We usually think of “I’m sorry” as something we say when we’ve caused harm.
But for many people, sorry becomes something woven into their identity — a baseline rather than a response.
When a child grows up without consistent emotional attunement, they learn to read the room instead of trusting their own internal world. They learn to shrink, to soften their presence, to stay small enough not to be a burden. In that environment, insecurity takes root, along with the belief that their impact must always be softened. Over time, that insecurity grows, eroding the capacity to show up unapologetically — to simply be who they are without fear.
From that insecurity, “I’m sorry” is born.
Not as an apology for something they did — but as a way to protect connection.
A way to avoid conflict.
A way to earn acceptance in spaces that never felt entirely safe.
Over-apologizing becomes a survival strategy:
If I stay small, maybe I won’t upset anyone.
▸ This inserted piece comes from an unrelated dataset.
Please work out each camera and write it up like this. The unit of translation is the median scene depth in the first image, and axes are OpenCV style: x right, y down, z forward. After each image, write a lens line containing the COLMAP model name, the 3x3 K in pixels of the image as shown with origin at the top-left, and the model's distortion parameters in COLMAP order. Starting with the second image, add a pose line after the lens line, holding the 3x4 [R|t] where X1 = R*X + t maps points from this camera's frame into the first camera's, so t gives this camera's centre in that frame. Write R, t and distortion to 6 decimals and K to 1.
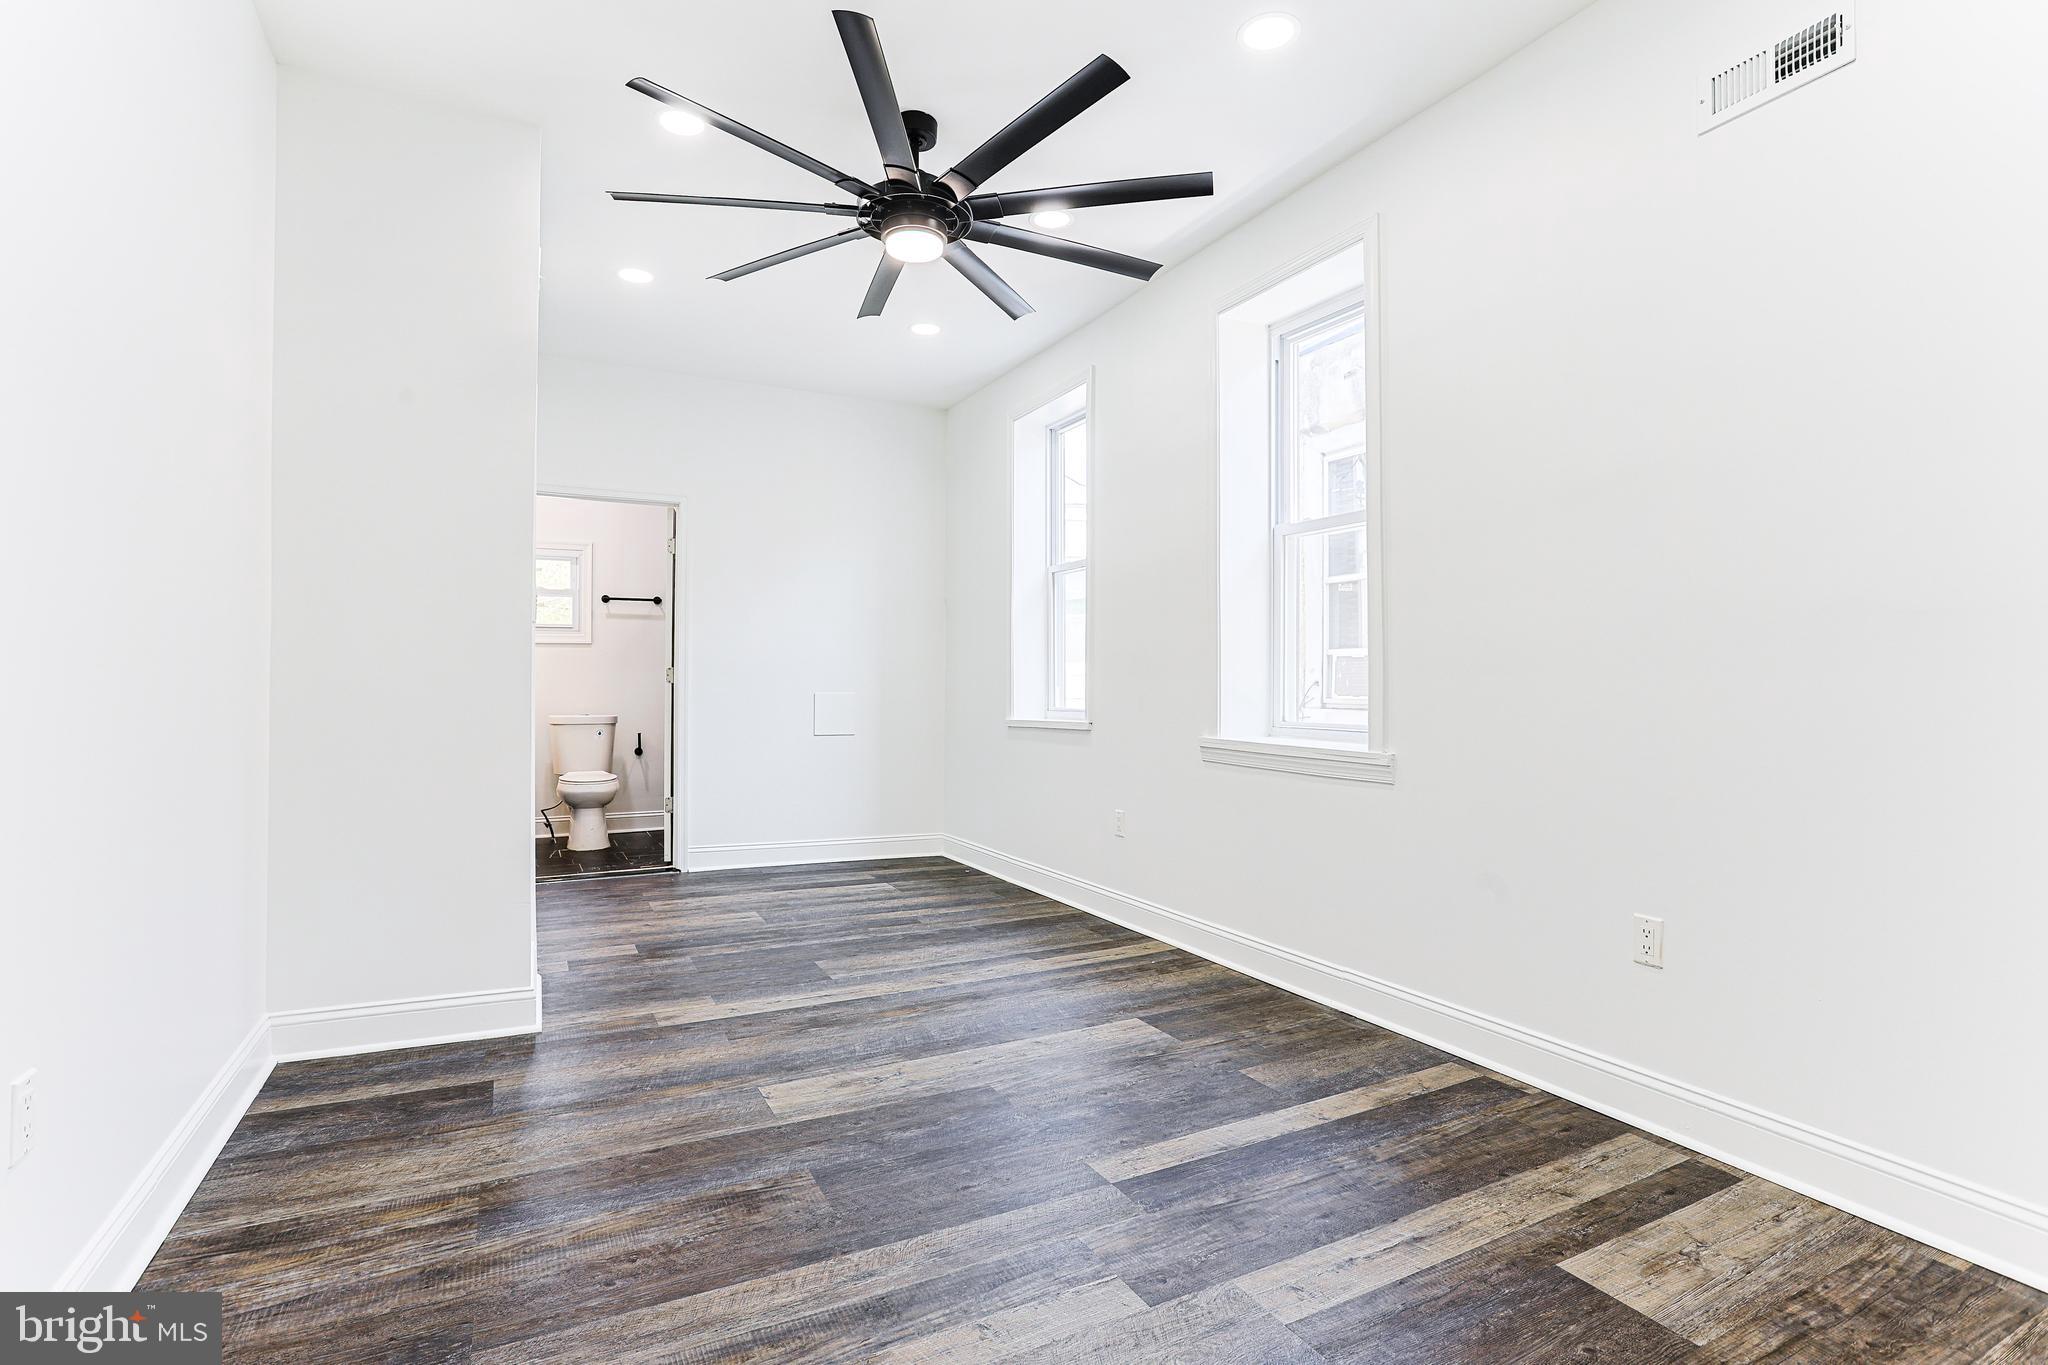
lens RADIAL K [[963.3, 0, 1024.0], [0, 963.3, 682.5], [0, 0, 1]] dist [-0.032666, -0.000199]
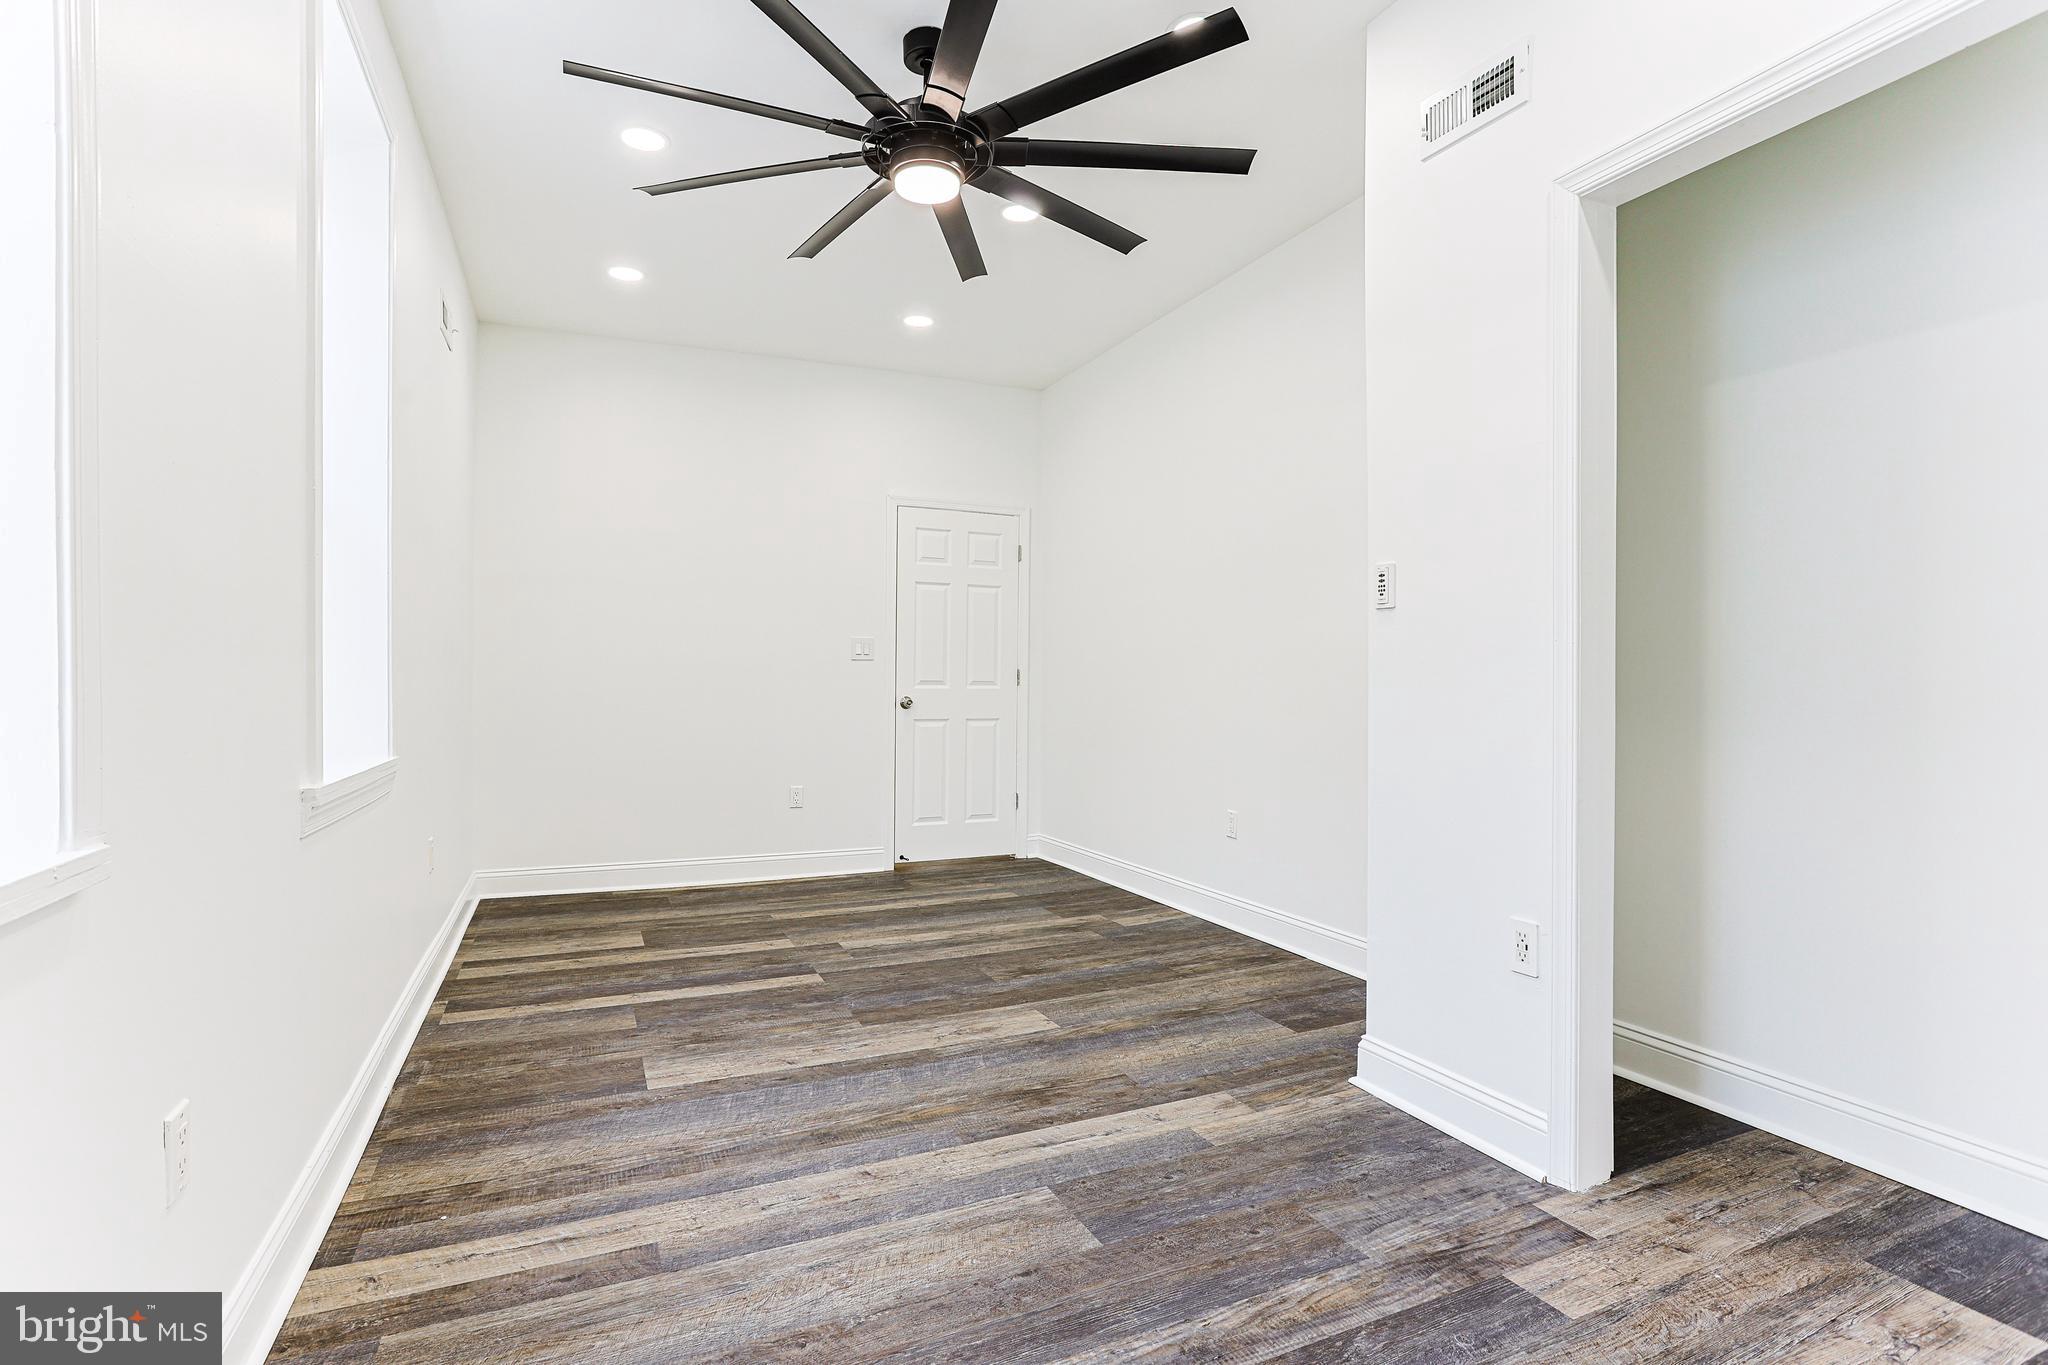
lens RADIAL K [[963.3, 0, 1024.0], [0, 963.3, 682.5], [0, 0, 1]] dist [-0.032666, -0.000199]
pose [[-0.998462, -0.003535, 0.055337, -0.279410], [-0.003538, 0.999994, 0.000052, 0.003160], [-0.055336, -0.000144, -0.998468, 2.039190]]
If I stay agreeable, maybe I won’t be left.
If I stay apologetic, maybe I’ll be tolerated.
In trauma recovery, we begin to see this pattern clearly — not as weakness, but as evidence of how deeply you adapted to your early environment.
Healing doesn’t demand that you stop saying sorry.
It invites you to tend to the wound beneath it — the one that taught you your presence needed permission.
And slowly, gently, you learn something different:
You were never meant to shrink.
You were never a burden.
And you do not need to apologize for being here.